There are many marvels to behold in the universe, as the new James Webb space telescope is revealing yet more abundantly.  But none can compare to the marvel that is love.  Somehow, this universe, churning with epic creation and stupendous destruction, has unfolded in such a way that - at least in our little local pocket of it - love has emerged.  Love is a marvelous paradox:  delicate, ineffable, but overwhelmingly powerful for those who experience it.  How did this precious force spring forth from a cosmos in which entire worlds are mercilessly blown to dust, and on this one, pestilence and greed and violence run rampant?  How did love come to be, much less to persist against so many odds?  Yet here it is, flowing between us and among us, binding us together, glowing from within us, manifesting in awe itself?

I can’t reconcile beauty with horror without besmirching beauty and downplaying horror.  The task is not a reconciliation but rather a displacement of horror by love.  Love is, at its essence, attention.  Attention not only to the pleasant, but also to the painful.  The pain does not go away when seen with the eye that is love.  But we cease to identify with the pain when we gaze at it with the awe that is love.  We identify ourselves with that love itself.  And from that point of view, the whole is beyond the sum of its often messy parts.

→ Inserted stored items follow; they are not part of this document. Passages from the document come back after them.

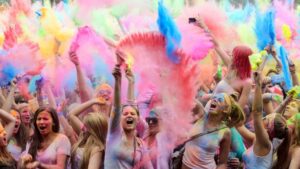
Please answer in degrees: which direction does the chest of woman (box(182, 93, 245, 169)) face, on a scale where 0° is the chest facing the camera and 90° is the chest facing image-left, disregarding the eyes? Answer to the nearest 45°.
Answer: approximately 45°

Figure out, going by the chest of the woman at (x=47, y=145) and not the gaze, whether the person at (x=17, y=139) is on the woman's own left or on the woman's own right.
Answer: on the woman's own right

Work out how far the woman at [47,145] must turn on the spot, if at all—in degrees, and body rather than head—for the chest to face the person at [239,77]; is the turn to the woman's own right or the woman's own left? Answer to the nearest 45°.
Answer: approximately 135° to the woman's own left

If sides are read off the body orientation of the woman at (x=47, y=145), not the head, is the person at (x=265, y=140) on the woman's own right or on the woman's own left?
on the woman's own left

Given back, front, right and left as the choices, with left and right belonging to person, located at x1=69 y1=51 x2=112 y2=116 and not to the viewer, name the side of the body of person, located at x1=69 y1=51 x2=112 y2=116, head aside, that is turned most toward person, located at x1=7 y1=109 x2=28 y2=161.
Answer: right

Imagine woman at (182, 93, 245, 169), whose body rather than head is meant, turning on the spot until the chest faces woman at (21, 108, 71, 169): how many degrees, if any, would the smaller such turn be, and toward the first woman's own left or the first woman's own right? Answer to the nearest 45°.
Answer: approximately 45° to the first woman's own right

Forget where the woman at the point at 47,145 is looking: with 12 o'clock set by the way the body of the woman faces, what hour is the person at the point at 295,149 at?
The person is roughly at 8 o'clock from the woman.
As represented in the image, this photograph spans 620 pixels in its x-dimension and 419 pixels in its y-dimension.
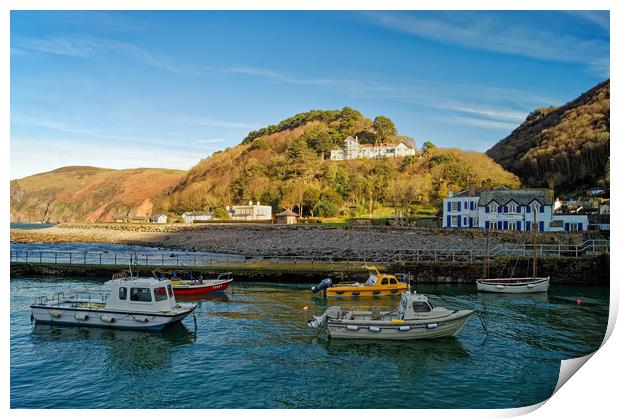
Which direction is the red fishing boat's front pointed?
to the viewer's right

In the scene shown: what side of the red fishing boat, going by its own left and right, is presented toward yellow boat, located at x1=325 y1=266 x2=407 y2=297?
front

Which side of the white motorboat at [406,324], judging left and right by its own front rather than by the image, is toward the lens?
right

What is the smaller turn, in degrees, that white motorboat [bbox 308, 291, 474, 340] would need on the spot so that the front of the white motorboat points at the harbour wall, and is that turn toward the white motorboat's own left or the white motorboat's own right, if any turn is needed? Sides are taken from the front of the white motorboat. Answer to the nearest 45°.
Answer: approximately 90° to the white motorboat's own left

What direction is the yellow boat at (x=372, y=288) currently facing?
to the viewer's right

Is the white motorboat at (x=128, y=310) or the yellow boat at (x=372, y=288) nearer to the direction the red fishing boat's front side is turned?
the yellow boat

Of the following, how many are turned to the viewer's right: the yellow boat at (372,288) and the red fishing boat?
2

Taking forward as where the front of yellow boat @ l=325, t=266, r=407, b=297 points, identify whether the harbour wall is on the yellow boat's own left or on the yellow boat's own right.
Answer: on the yellow boat's own left

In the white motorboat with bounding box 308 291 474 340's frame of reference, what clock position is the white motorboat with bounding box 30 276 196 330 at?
the white motorboat with bounding box 30 276 196 330 is roughly at 6 o'clock from the white motorboat with bounding box 308 291 474 340.

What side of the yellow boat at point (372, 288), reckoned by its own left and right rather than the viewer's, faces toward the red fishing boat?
back

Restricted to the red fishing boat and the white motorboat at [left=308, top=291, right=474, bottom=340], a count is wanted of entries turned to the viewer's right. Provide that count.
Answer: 2
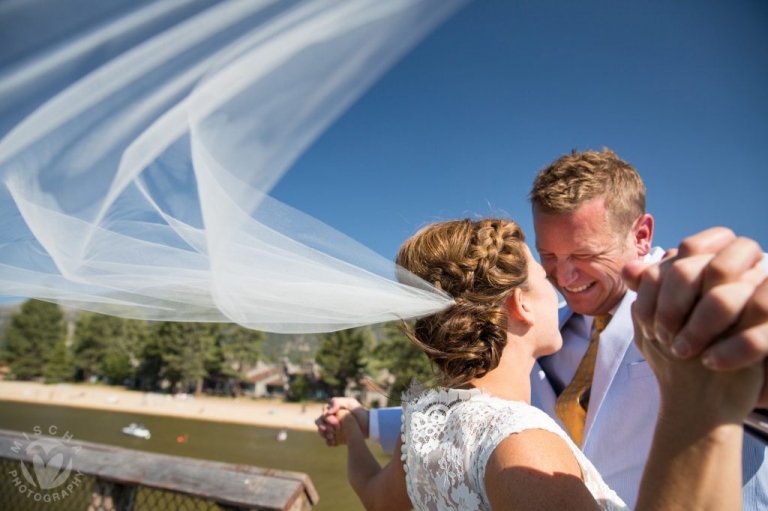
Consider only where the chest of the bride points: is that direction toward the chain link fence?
no

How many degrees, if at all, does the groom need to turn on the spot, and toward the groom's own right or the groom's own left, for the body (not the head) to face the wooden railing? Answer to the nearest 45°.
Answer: approximately 45° to the groom's own right

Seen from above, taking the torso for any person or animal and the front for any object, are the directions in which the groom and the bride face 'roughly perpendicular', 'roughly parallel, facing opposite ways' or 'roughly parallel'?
roughly parallel, facing opposite ways

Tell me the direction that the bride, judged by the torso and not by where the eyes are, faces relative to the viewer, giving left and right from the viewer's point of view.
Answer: facing away from the viewer and to the right of the viewer

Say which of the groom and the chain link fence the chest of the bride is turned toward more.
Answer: the groom

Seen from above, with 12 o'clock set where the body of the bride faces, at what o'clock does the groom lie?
The groom is roughly at 11 o'clock from the bride.

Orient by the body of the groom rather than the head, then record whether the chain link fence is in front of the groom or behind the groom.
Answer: in front

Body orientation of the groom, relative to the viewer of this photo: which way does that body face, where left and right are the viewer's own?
facing the viewer and to the left of the viewer
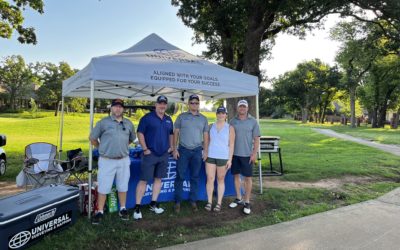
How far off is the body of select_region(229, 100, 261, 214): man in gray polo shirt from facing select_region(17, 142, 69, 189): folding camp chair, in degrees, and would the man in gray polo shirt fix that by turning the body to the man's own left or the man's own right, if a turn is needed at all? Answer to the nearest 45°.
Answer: approximately 90° to the man's own right

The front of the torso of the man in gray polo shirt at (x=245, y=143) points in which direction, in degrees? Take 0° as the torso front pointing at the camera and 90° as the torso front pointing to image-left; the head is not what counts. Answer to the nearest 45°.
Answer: approximately 0°

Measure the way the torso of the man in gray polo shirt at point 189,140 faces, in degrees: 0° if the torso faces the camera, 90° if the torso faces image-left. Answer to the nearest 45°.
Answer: approximately 0°

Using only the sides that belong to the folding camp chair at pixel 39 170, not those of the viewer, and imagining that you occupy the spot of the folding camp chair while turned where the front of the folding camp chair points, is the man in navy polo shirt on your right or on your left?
on your left
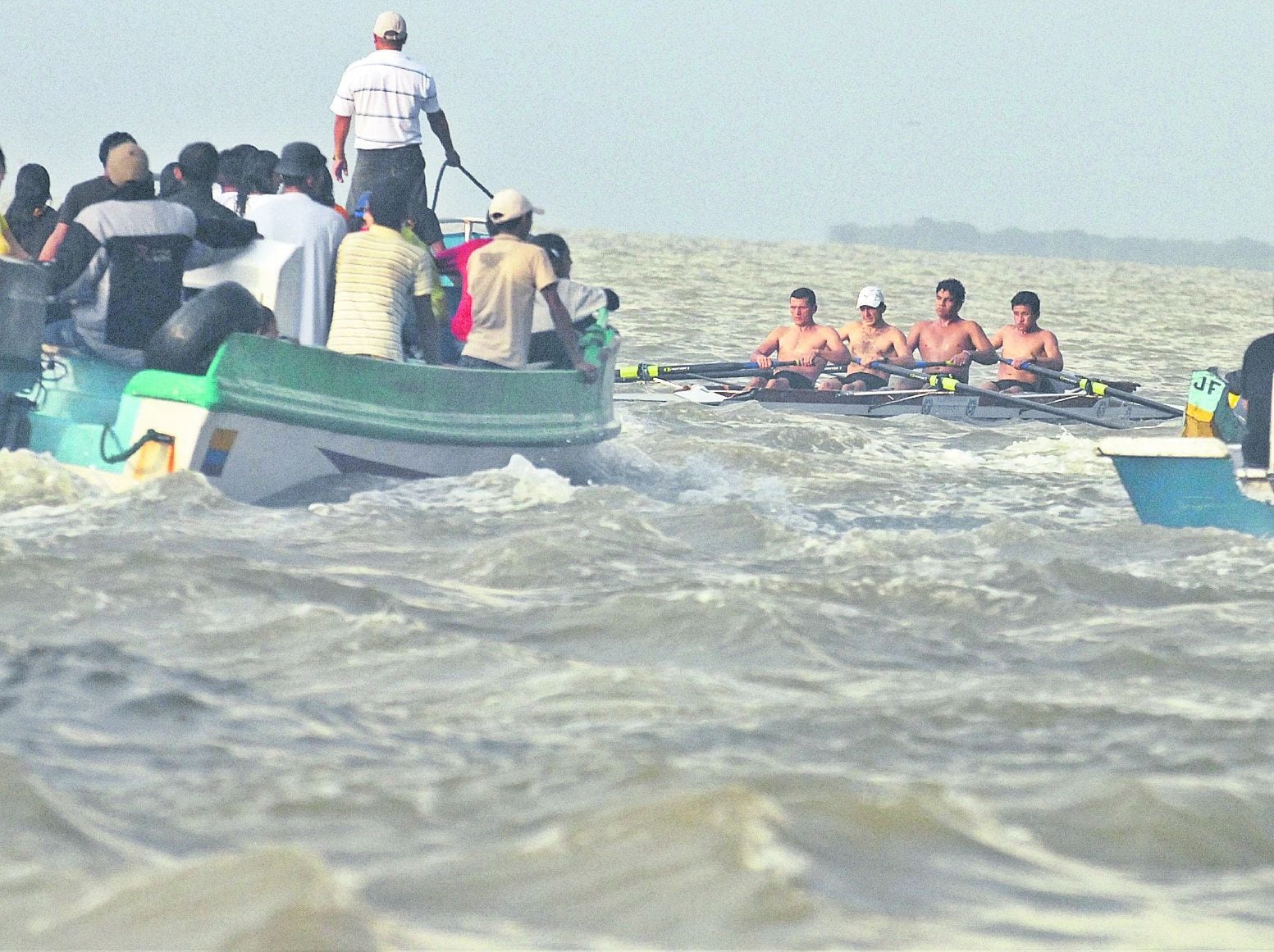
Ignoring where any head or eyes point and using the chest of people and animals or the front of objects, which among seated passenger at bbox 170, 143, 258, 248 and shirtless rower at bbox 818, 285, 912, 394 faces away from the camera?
the seated passenger

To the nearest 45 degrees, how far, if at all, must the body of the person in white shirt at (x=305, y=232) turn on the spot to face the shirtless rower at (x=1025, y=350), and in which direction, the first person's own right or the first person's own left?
approximately 45° to the first person's own right

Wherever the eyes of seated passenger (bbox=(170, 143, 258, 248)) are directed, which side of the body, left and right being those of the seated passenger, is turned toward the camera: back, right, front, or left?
back

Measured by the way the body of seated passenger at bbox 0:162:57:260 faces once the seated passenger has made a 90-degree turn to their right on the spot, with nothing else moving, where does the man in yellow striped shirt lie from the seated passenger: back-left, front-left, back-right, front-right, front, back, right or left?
front-right

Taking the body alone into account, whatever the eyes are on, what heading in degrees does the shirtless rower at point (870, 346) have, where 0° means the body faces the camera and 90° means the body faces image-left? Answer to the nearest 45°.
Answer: approximately 45°

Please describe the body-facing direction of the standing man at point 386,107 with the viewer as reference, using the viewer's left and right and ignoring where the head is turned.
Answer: facing away from the viewer

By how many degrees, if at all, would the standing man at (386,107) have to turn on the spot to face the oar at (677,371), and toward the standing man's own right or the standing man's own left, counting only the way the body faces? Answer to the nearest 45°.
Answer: approximately 45° to the standing man's own right

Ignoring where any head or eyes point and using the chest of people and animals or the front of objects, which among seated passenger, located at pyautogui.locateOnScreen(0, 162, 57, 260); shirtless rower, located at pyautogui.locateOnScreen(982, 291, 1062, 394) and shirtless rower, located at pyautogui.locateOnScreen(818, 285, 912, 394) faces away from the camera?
the seated passenger

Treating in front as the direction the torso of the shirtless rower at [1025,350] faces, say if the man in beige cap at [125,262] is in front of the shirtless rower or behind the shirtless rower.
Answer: in front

“We should identify ourselves with the universe itself.  Everything that is less than the universe is subject to suffering,” wrote the philosopher/theologian Simone Weil.  Cultivating a sense of awe, de-centering all else but love (who is God), identifies us with the cosmos as a whole – and enables us to put beauty and horror in their places.

The universe has evolved in such a way that awe-filled love is possible.  What a miracle!  So let us cultivate it, so that we can gaze at the cosmos with equanimity, and let kindness and compassion flow from this consciousness.